The biggest obstacle to ending the outbreak was the same as our own, resistance to vaccination. (The word itself comes out of the battle against smallpox, when people were inoculated with the much less deadly cowpox virus, hence “vaccinate,” which has the same root as vache, the French word for cow.)

This relatively new technology inspired intense fear amongst many working-class francophones, especially, who “thought anglophones wanted to poison them,” said Marie-Claude Duchesne, a Quebec archivist and journalist who has written about the period. Montreal’s push to vaccinate reluctant citizens eventually led to a bloody riot in the fall of 1885 that saw the city’s police chief stabbed and soldiers firing warning shots above the angry mob.

Although our own anti-vax movement hasn’t led to serious violence, it shares many traits with its Victorian ancestor. Opposition to the jab in 1885 was fuelled by right-wing media outlets such as the Ultramontane Catholic newspaper L’Étandard in tandem with progressive alternative medicine types such as A.M. Ross, an advocate of natural healing who opposed the use of all drugs.

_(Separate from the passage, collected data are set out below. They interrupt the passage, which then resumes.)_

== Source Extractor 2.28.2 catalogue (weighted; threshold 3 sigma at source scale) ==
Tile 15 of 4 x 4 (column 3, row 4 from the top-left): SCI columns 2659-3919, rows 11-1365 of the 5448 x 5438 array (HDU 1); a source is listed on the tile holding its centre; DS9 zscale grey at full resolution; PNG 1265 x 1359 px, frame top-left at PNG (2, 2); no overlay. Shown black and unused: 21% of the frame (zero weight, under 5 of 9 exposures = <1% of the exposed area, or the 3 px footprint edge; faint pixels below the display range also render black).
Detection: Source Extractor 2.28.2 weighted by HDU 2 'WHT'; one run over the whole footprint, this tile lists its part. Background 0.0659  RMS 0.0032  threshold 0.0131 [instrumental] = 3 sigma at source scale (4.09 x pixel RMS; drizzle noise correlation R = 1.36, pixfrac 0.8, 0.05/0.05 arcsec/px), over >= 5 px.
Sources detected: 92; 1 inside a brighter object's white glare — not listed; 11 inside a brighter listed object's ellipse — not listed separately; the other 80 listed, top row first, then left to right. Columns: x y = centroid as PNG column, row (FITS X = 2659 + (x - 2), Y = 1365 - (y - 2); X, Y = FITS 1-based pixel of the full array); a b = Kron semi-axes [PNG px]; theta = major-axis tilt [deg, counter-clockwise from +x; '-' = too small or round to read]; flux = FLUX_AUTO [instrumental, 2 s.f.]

The same baseless anxieties about side effects and medical experimentation that now spread on social media also spread through newspapers and word-of-mouth back then, said Mr. Berman, whose Anti-vaxxers book was published in 2020. One rumour even warned that the vaccine could cause “minotaurization,” or the development of cow-like features.

The epidemic burned out around the end of the year. Nearly 6,000 people had died across Quebec. 86 per cent of the province’s deaths were among children, a fact that was used to minimize the seriousness of the disease in some quarters, because childhood mortality was so common at the time. If that attitude seems perverse, it is not so far removed from the way Quebec neglected the human loss caused by this pandemic because many of its victims are elderly, as former health minister Réjean Hébert argued before a coroner’s inquest last year.

In many ways, the world’s reaction to COVID-19 has been faster and more sophisticated. Thousands of years lay between the likely emergence of smallpox in humans and the development of a vaccine for it.

We got our shots in less than a year. But seen from present-day Montreal, our response to the two diseases can bring to mind a phrase that most residents of the city will recognize: plus ça change.